O conjunto probatório, conforme fundamentação, indicou falhas procedimentais e técnicas: montagem apressada dos elementos, ausência de componentes, medição rudimentar da corda, não realização de salto-teste, uso de sistema de backup inadequado, posicionamento incorreto do colchão de aterrissagem e falta de equipe de socorro no local. Quanto à apólice de seguro contratada pela empresa, o tribunal ressaltou que a existência de seguro não implica cobertura automática; cláusulas de exclusão contratuais, inclusive para atos ilícitos dolosos praticados por sócios ou representantes, podem afastar o ressarcimento pela seguradora.

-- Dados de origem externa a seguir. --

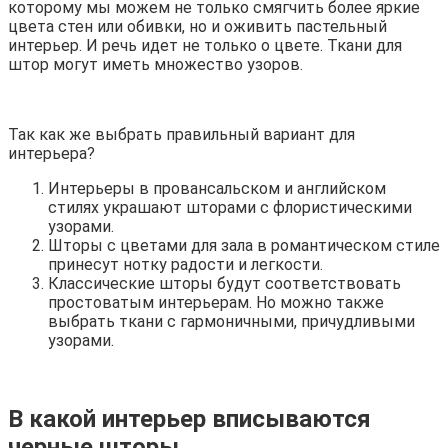
которому мы можем не только смягчить более яркие
цвета стен или обивки, но и оживить пастельный
интерьер. И речь идет не только о цвете. Ткани для
штор могут иметь множество узоров.
Так как же выбрать правильный вариант для
интерьера?
Интерьеры в провансальском и английском
стилях украшают шторами с флористическими
узорами.
Шторы с цветами для зала в романтическом стиле
принесут нотку радости и легкости.
Классические шторы будут соответствовать
простоватым интерьерам. Но можно также
выбрать ткани с гармоничными, причудливыми
узорами.
В какой интерьер вписываются
черные шторы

Base normativa e precedentes

  • Art. 6º, CDC (Lei 8.078/1990) — enumera direitos básicos do consumidor, inclusive proteção contra práticas perigosas e contra riscos decorrentes de prestação de serviços.
  • Art. 14, CDC (Lei 8.078/1990) — impõe ao fornecedor a responsabilidade objetiva por defeitos relativos à prestação de serviços que causem dano ao consumidor.
  • Arts. 927 e 944, Código Civil (Lei 10.406/2002) — regras gerais da responsabilidade civil e da indenização proporcional ao dano.
  • Princípio da vulnerabilidade do consumidor — fundamento implícito na aplicação do CDC às relações de consumo envolvendo atividades potencialmente perigosas.
  • Jurisprudência do TJSP e outros tribunais — convergência no sentido de que termos de responsabilidade não eximem fornecedores diante de falhas técnicas ou omissões de segurança relevantes.

Impacto prático

  • Para operadores de atividades radicais: obrigação de intensificar protocolos de segurança, manutenção e documentação técnica; termos de responsabilidade deixam de ser mecanismo seguro para excluir responsabilidade por falhas.
  • Para advogados de familiares de vítimas: decisão reforça tese de responsabilidade objetiva do fornecedor e valoriza prova pericial sobre montagem, equipamento e procedimentos de segurança.
  • Para seguradoras: alerta sobre a necessidade de analisar cláusulas de exclusão e o risco de litígios complexos quando houver investigação de falha operacional ou atos culposos de administradores.
  • Para juízes e tribunais: reafirma aplicação do CDC em serviços de risco e a necessidade de exame detalhado do conjunto probatório antes de aceitar exoneração baseada exclusivamente em termo assinado pelo usuário.

O que observar

  • Termos e limites do dever de indenizar: embora a responsabilidade do fornecedor seja objetiva, a extensão da indenização dependerá da prova literal das falhas; atenção à perícia técnica e à cadeia de custódia dos equipamentos.
  • Seguros e exclusões contratuais: litígios entre segurados e seguradoras podem prolongar a solução prática da indenização — importantes são as cláusulas de exclusão e a demonstração de dolo ou culpa grave dos administradores.
  • Recursos e modulação dos efeitos: a decisão da câmara pode ser objeto de recurso às instâncias superiores; questões como extensão temporal da pensão e critério de cálculo podem ser discutidos adiante.
  • Risco de decisão ultra petita: juízes e partes devem formular pedidos e fundamentos de forma precisa para evitar decisões além do pedido, o que já resultou na exclusão de responsabilização pessoal de sócio neste caso.

Conclusivamente, o acórdão reforça a tendência de subordinar atividades de risco ao regime de proteção ao consumidor, exigindo do fornecedor o cumprimento estrito das medidas de segurança e afastando a eficácia absoluta de termos de exoneração de responsabilidade quando houver falha técnica ou organizacional comprovada.